JOHN DICKSON CARR – The Sleeping Sphinx. Gideon Fell #17. Harper & Brothers, hardcover, 1947. Bantam #996, paperback, 1952. Reprinted many times.

   Does every man have in his past a girl once loved in silence, in vain? The scene is post-war Britain, and Carr’s hero, falsely reported dead while on an undercover assignment in Italy, returns home to find the breath of murder hovering over his best friend and the girl he loves. Only the genially grumpy Dr. Fell has the answer to what seems to have been a supernatural curse flung down in their midst.

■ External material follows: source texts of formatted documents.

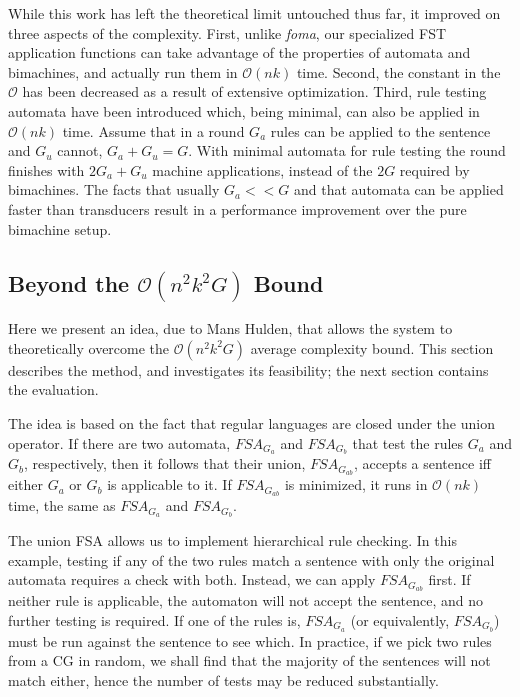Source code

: \documentclass[11pt]{article}
\begin{document}
While this work has left the theoretical limit untouched thus far, it improved
on three aspects of the complexity.
First, unlike \emph{foma}, our specialized FST application functions can take
advantage of the properties of automata and bimachines, and actually run them
in $\mathcal{O}(nk)$ time.
Second, the constant in the $\mathcal{O}$ has been decreased as a result of
extensive optimization.
Third, rule testing automata have been introduced which, being minimal,
can also be applied in $\mathcal{O}(nk)$ time. Assume that in a round $G_a$
rules can be applied to the sentence and $G_u$ cannot, $G_a + G_u = G$. With
minimal automata for rule testing the round finishes with $2G_a + G_u$ machine
applications, instead of the $2G$ required by bimachines. The facts that usually
$G_a << G$ and that automata can be applied faster than transducers result in a
performance improvement over the pure bimachine setup.


\subsection{Beyond the $\mathcal{O}(n^2k^2G)$ Bound}
\label{sec:complex_idea}

Here we present an idea, due to Mans Hulden, that allows the system to
theoretically overcome the $\mathcal{O}(n^2k^2G)$ average complexity bound.
This section describes the method, and investigates its feasibility; the
next section contains the evaluation.

The idea is based on the fact that regular languages are closed under the union
operator. If there are two automata, $FSA_{G_a}$ and $FSA_{G_b}$ that test the
rules $G_a$ and $G_b$, respectively, then it follows that their union,
$FSA_{G_{ab}}$, accepts a sentence iff either $G_a$ or $G_b$ is applicable to it.
If $FSA_{G_{ab}}$ is minimized, it runs in $\mathcal{O}(nk)$ time, the same as
$FSA_{G_a}$ and $FSA_{G_b}$.

The union FSA allows us to implement hierarchical rule checking. In this example,
testing if any of the two rules match a sentence with only the original
automata requires a check with both. Instead, we can apply $FSA_{G_{ab}}$ first.
If neither rule is applicable, the automaton will not accept the sentence, and
no further testing is required. If one of the rules is, $FSA_{G_a}$ (or
equivalently, $FSA_{G_b}$) must be run against the sentence to see which. In
practice, if we pick two rules from a CG in random, we shall find that the
majority of the sentences will not match either, hence the number of tests may
be reduced substantially.
\end{document}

   Carr will of course always be best remembered for his supreme expertise with locked rooms, but once again I’m almost equally impressed by the hints of black sinister mystery   that his stories always seem possess as well.  It’s as if his plots were more the product of a twisted and tormented imagination of a Van Gogh than the clever mind of a master detective story writer, yet when in the final chapter the curtain rises on a bare stage, the collapsible sets and other trappings are finally recognized as the common and prosaic pieces of apparatus they really  are.

   Perversely, often like the magician who, untrue to hie craft, reveals the cards up his sleeve, the mystery is more fascinating without the solution.

Rating: B

– Slightly revised from The MYSTERY FANcier, September/October 1978.